Les évêques de France ont récemment exprimé leur soutien aux soins palliatifs dans une tribune. Ce soutien intervient alors que le débat parlementaire sur la fin de vie a repris au Sénat. Ils soulignent que les soins palliatifs représentent « l’unique bonne réponse » aux défis posés par la fin de vie.
Dans leur déclaration, les évêques rappellent leur profond respect pour les personnes en fin de vie. Ils mettent en avant le choix de la France, fait depuis plus de 25 ans, de « refuser à la fois l’acharnement déraisonnable et la mort provoquée ». Cette position soulève des questions profondes sur le sens de la vie et de la souffrance.
Les évêques de France attirent l'attention sur l'accès inégal aux soins palliatifs à travers le pays. Ils notent qu’actuellement, près d’un quart des besoins en soins palliatifs ne sont pas couverts. Cela soulève des préoccupations éthiques et sociales importantes.
Ils appellent les responsables politiques à prendre conscience de la portée anthropologique de leurs décisions. En effet, la question des soins palliatifs est cruciale et nécessite une attention particulière dans les débats législatifs.

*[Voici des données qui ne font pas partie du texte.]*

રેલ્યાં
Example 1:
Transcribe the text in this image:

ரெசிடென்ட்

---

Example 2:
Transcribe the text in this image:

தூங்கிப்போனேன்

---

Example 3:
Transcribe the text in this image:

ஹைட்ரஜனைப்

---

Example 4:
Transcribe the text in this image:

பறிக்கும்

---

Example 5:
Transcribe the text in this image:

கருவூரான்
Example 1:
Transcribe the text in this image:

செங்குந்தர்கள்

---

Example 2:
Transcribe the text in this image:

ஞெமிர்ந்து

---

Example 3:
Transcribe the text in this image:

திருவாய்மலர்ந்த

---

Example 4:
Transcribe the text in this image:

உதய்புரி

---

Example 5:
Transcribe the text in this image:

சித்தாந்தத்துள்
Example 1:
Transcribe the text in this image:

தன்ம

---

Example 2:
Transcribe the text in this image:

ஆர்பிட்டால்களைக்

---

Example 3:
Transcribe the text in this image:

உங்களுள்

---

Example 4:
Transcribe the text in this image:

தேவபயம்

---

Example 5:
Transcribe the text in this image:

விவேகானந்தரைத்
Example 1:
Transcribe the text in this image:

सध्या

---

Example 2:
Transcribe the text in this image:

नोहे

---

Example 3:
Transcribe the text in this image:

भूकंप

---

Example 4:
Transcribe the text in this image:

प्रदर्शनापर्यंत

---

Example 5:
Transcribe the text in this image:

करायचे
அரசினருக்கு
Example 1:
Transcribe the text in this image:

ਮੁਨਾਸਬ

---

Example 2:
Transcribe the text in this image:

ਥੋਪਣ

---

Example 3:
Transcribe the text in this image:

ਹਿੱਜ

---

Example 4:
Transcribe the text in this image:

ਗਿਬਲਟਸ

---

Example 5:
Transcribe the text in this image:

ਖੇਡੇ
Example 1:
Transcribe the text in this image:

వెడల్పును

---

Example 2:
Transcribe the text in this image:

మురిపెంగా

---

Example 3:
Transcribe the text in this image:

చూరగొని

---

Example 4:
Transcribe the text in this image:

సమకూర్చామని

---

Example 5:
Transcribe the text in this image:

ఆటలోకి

Les évêques s'opposent fermement à l'idée d'évoquer une loi de fraternité qui permettrait de faire mourir une personne. Ils affirment que cela constitue un mensonge et que l'euthanasie et le suicide assisté ne doivent pas être considérés comme des actes de soin. Cette position soulève des questions éthiques fondamentales.
Ils insistent sur le fait que instrumentaliser des notions telles que la dignité ou la liberté pour justifier ces pratiques est inacceptable. Les évêques plaident pour une réflexion plus profonde sur la dignité de la vie humaine.

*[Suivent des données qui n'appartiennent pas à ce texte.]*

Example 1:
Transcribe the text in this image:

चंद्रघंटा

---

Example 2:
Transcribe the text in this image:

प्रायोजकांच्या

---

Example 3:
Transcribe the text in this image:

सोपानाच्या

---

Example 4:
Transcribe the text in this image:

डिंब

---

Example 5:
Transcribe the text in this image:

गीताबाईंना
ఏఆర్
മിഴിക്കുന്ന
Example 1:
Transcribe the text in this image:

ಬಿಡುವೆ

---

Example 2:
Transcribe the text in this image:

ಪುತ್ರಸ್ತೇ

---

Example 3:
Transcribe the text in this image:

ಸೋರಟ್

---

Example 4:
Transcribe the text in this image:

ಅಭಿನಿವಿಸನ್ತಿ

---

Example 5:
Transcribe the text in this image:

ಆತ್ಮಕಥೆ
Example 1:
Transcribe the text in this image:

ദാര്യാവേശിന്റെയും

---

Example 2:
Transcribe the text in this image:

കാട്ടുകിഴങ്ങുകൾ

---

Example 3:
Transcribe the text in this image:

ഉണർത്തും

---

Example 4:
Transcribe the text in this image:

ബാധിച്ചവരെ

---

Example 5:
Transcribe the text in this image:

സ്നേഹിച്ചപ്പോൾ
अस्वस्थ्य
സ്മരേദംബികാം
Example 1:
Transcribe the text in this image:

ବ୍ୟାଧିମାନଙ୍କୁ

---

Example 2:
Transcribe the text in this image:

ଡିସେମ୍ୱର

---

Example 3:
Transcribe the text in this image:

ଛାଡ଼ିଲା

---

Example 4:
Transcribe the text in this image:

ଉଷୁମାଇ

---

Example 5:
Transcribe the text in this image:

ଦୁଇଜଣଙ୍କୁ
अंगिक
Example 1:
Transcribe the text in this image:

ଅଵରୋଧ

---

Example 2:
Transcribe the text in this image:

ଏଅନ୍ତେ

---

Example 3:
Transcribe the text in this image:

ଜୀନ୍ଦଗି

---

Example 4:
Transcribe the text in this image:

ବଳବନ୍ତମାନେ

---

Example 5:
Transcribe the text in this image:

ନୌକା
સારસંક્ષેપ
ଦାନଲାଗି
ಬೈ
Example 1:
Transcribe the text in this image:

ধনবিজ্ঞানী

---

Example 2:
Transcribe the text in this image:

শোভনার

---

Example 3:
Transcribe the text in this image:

Le Sénat a récemment repris l’examen de ce texte, souhaité par l’exécutif. Cependant, ce débat a été reporté à plusieurs reprises en raison de tensions politiques. La chambre haute discutera de ce sujet à partir du 20 janvier, avec un vote prévu le 28 janvier.

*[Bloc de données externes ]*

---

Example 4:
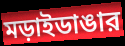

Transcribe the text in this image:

মড়াইডাঙার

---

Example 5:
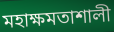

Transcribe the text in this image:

মহাক্ষমতাশালী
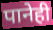
पानेही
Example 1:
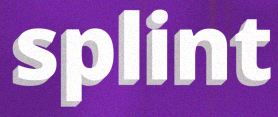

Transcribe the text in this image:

splint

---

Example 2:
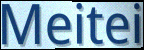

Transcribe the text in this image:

Meitei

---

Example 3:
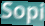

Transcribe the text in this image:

Sopi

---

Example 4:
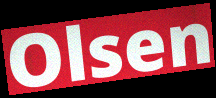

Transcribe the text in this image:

Olsen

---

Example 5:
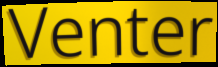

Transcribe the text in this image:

Venter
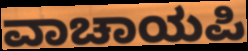
ವಾಚಾಯಪಿ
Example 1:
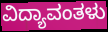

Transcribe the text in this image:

ವಿದ್ಯಾವಂತಳು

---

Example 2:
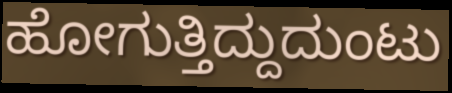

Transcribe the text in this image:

ಹೋಗುತ್ತಿದ್ದುದುಂಟು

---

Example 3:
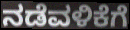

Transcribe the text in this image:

ನಡೆವಳಿಕೆಗೆ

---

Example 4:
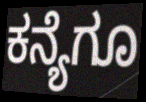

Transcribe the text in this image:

ಕನ್ಯೆಗೂ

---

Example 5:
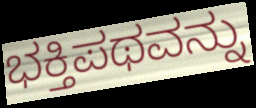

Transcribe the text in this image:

ಭಕ್ತಿಪಥವನ್ನು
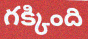
గక్కింది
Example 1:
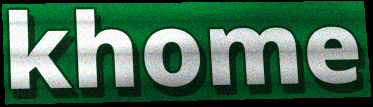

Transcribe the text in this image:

khome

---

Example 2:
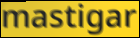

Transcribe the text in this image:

mastigar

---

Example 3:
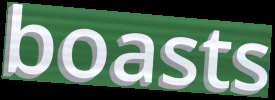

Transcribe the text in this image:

boasts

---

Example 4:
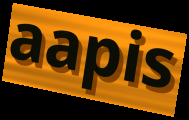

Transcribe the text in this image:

aapis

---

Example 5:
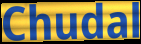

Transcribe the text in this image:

Chudal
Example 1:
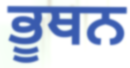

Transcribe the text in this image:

ਭੂਥਨ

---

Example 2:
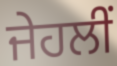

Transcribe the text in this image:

ਜੇਹਲੀਂ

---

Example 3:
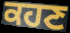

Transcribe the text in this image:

ਕਹਣ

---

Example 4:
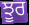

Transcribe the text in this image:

ਝੂਰ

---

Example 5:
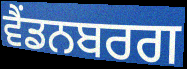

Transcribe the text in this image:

ਵੈਂਡਨਬਰਗ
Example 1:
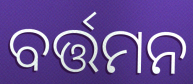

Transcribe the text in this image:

ବର୍ତ୍ତମନ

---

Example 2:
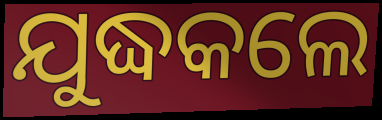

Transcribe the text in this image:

ଯୁଦ୍ଧକଲେ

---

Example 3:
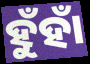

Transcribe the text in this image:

ହୁଁହାଁ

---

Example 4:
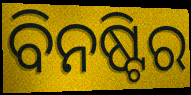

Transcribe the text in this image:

ବିନଷ୍ଟିର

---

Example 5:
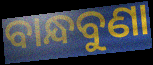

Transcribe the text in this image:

ବାନ୍ଧବୁଣା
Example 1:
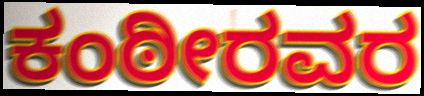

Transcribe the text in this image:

ಕಂಠೀರವರ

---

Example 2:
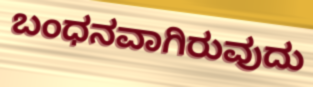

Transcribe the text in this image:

ಬಂಧನವಾಗಿರುವುದು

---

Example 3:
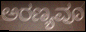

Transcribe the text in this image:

ಅರಣ್ಯವೂ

Parallèlement, l’Assemblée nationale devrait également examiner ces propositions en février. Le débat se divise en deux propositions de loi : l'une sur les soins palliatifs et l'autre sur l'aide à mourir, qui est un sujet plus sensible.
Les évêques de France rappellent l’importance des soins palliatifs dans le contexte de la fin de vie. Ils soulignent les inégalités d’accès et mettent en garde contre les dérives potentielles liées à l’euthanasie. Ce débat parlementaire est crucial pour l’avenir des soins en France et mérite une attention particulière.